霧島連峰のひとつ栗野岳の麓に竹田というところがあります。このあたりは島津氏の時代、島津氏の牧場があったところで、戦後まで多くの牧場が残っていました。現在では観光用にわずかの牧場が見受けられるだけです。島津氏の時代、島津氏に供給する馬の生産地としては、栗野の他には、旧福山町の牧の原台地が大規模な牧があったところです。現在でも地名にわずかにその名残が残されています。
 栗野岳の麓の竹田の集落の山林の中に、《膝つき栗毛》と書かれた史跡が建てられています。
 《膝つき栗毛》とは、1572年に島津氏と伊東氏との間に行われた《木崎原合戦》のさい、島津義弘が騎乗していた馬のことです。
 この戦い、現在の宮崎県えびの市(当時は真幸院と呼ばれていました)で、伊東氏の軍約3000を島津氏が約400前後の兵で破った戦いで、九州の桶狭間とも言われてきました。この戦いで島津氏は、日向の大名伊東氏の主要な武将を討取り、伊東氏はこの敗戦をきっかけに日向の大名から転落していきます。
 伊東軍が戦いの最中 川内川河畔で休息していたところを、義弘は手勢50騎ばかりを率いて、油断している敵陣に切り込んでいきます。自ら槍を取って敵の大将伊東新次郎を討取ります。それから追撃をしていると柚木崎丹後守と遭遇。島津兵庫頭と義弘が名乗ると、柚木崎丹後守は敵の総大将と見て、すぐさま馬から降り、槍で突いてきます。そのとき義弘の乗っていた《竜伯》は両膝をついて、柚木崎丹後守の槍を義弘は外します。義弘の槍が柚木崎丹後守を貫いたのは、その瞬間でした。
 義弘はこの雌馬《竜伯》を生涯かわいがり、幾多の合戦に連れて行ったようです。死んだ後は、帖佐の舘の近くに埋葬します。その墓は現在でも残されています。

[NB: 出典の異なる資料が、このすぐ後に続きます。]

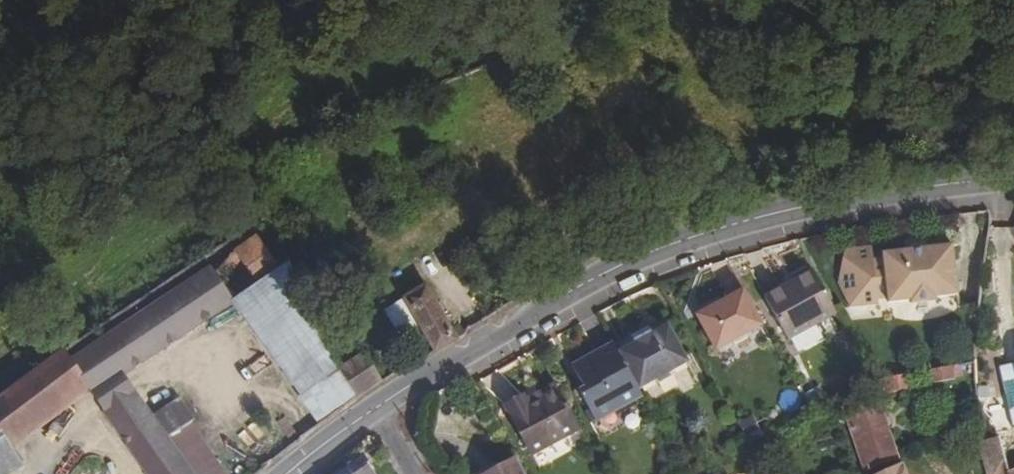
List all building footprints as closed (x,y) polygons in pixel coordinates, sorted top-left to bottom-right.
[(302,395),(303,394),(339,365),(289,262),(278,269),(254,233),(70,358),(91,388),(88,390),(92,397),(124,376),(234,302),(302,395)] [(900,243),(901,252),(924,250),(923,241),(900,243)] [(949,248),(924,250),(901,252),(879,255),(879,260),(870,261),(868,248),(840,251),(835,285),(846,309),(875,306),(874,301),(884,300),(885,304),(906,302),(906,306),(933,303),(933,299),(953,296),(949,248)] [(830,314),(807,273),(788,283),(790,287),(781,292),(779,288),(759,299),(782,341),(830,314)] [(790,287),(788,283),(779,288),(781,292),(790,287)] [(459,339),(457,337),(427,284),(404,299),(433,349),(435,353),(459,339)] [(757,326),(737,290),(690,316),(709,352),(713,350),(755,327),(757,326)] [(615,354),(634,389),(682,363),(663,326),(646,336),(645,333),(629,342),(631,344),(615,354)] [(625,335),(629,342),(645,333),(641,326),(625,335)] [(591,420),(637,396),(634,389),(615,354),(609,343),(568,365),(581,388),(575,392),(591,420)] [(88,390),(91,388),(70,358),(65,350),(0,395),(0,473),(6,473),(22,464),(11,446),(88,390)] [(357,398),(382,380),(361,350),(340,366),(357,398)] [(322,423),(357,398),(340,366),(339,365),(303,394),(322,423)] [(954,367),(927,373),(929,385),(956,380),(954,367)] [(909,375),(883,380),(886,397),(912,392),(909,375)] [(92,397),(102,410),(134,389),(124,376),(92,397)] [(526,395),(521,397),(524,404),(554,387),(550,381),(526,395)] [(168,437),(190,422),(194,419),(168,382),(142,400),(134,389),(102,410),(146,473),(193,473),(168,437)] [(527,453),(576,428),(554,387),(524,404),(521,397),(502,408),(527,453)] [(869,409),(862,395),(831,410),(862,473),(864,473),(894,460),(878,428),(869,409)] [(875,407),(869,409),(878,428),(884,425),(875,407)] [(190,422),(168,437),(193,473),(226,473),(190,422)] [(982,442),(979,442),(985,473),(1003,473),(1008,471),(999,439),(982,442)] [(515,459),(487,473),(523,473),(515,459)]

 《膝つき栗毛》とはそれ以来の《竜伯》のニックネームになります。
 《膝つき栗毛》は、多分義弘の合図でとっさに膝を付いたはずです。それは決して《膝つき栗毛》の判断ではなかったはずです。戦場という異常な状況の中で、的確に命令に従うように訓練されていた、というのが筋でしょう。そしてそれはとりもなおさず、それほどの名馬として育て上げる技を持っていたこの竹田の牧場の人々の賜物だと言えます。そういう意味で、《膝つき栗毛》が育ったこの竹田の牧場跡の地に、名馬を顕彰する碑が建立されているのは、至極当然のことと言えます。しかし今ではその名馬のことも忘れかけているようですので、ここに改めて記す次第です。